5.16 This approach whilst correct in so far as the parents' legal right to refuse access is concerned, is contrary to the usual safeguarding approaches, where (informed by decades of research) refusal to allow access to a home or child may very well heighten concern. This is made more acute because, under the framework described above, the request to see the home or children may very well only be occurring after local authorities already have reason to believe that the education being provided may not be suitable.
But a Section 17/47 action involving social workers and always on receipt of child welfare concerns has a completely different status to that of a request for information about home education provision, and so it should. I agree that a refusal by parents to allow access to the home or child after welfare concerns have been expressed and particularly in the case of section 47 possibly should heighten concern. But this is after concerns have been reported. A common and initial request for information on the educational provision for a child comes before concerns have been reported. The first denotes a healthy function of the state (although it worries me that we seem to rely increasingly on the state to perform it in our ever fragmenting society) and the second would effectively relate to a police state. It's a subtle but important difference and one which I hope the LSCBs can soon master.
5.19 The sad reality is that abusive parents have a vested interest in restricting access to their home.
We ALL have a vested interest in restricting access to our homes! These are supposed to be safe and peaceful havens for our families, which are essential to our health and well being, hence this being enshrined in human rights law.
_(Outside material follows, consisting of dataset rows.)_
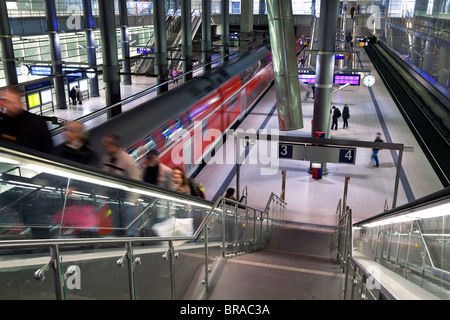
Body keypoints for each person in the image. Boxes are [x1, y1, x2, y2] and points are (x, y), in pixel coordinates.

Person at [0, 87, 54, 154]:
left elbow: (49, 151)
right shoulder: (3, 123)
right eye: (7, 102)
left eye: (12, 102)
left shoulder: (37, 123)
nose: (10, 106)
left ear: (19, 103)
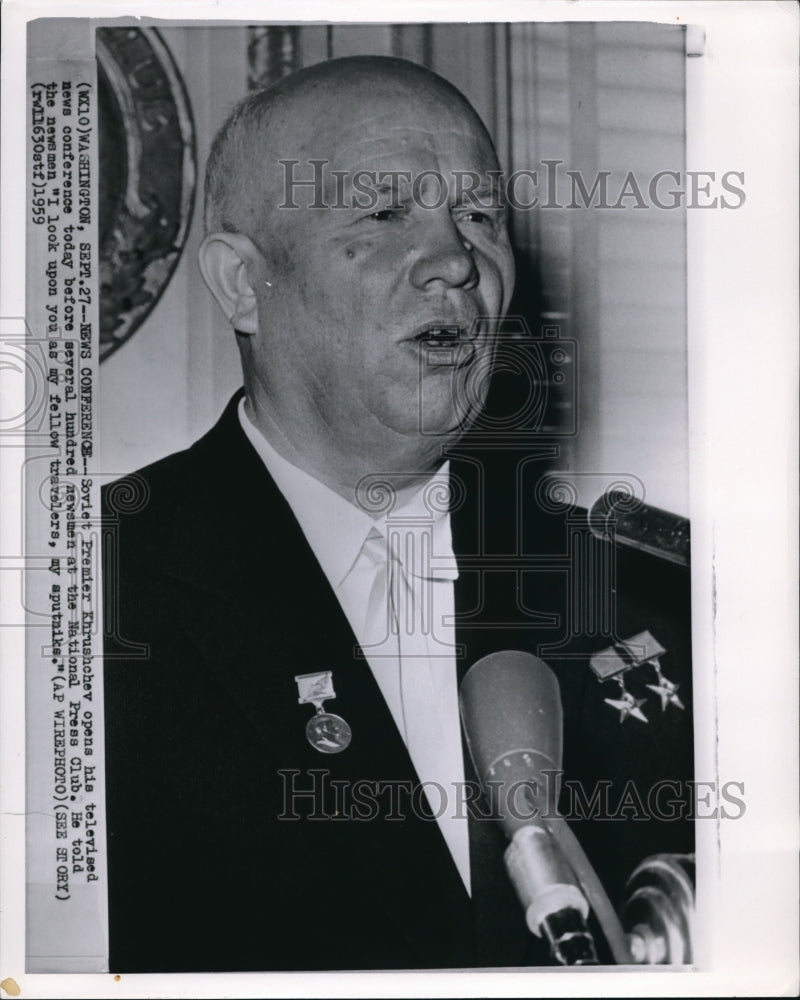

Inspections and interrogations are invasive and damaging to our peaceful family lives and to use these as part of a screening process is abusive in itself. The ends do not justify the means. And anyway, Eunice Spry the abusive, home educating foster mother had annual visits from local authority officers seeking information on her educational provision in which the children were seen, and the abuse was still not detected by them. So unrestricted access to our homes is not only a breach of our families' Article 8 rights, it has also been shown to be utterly ineffective in detecting abuse.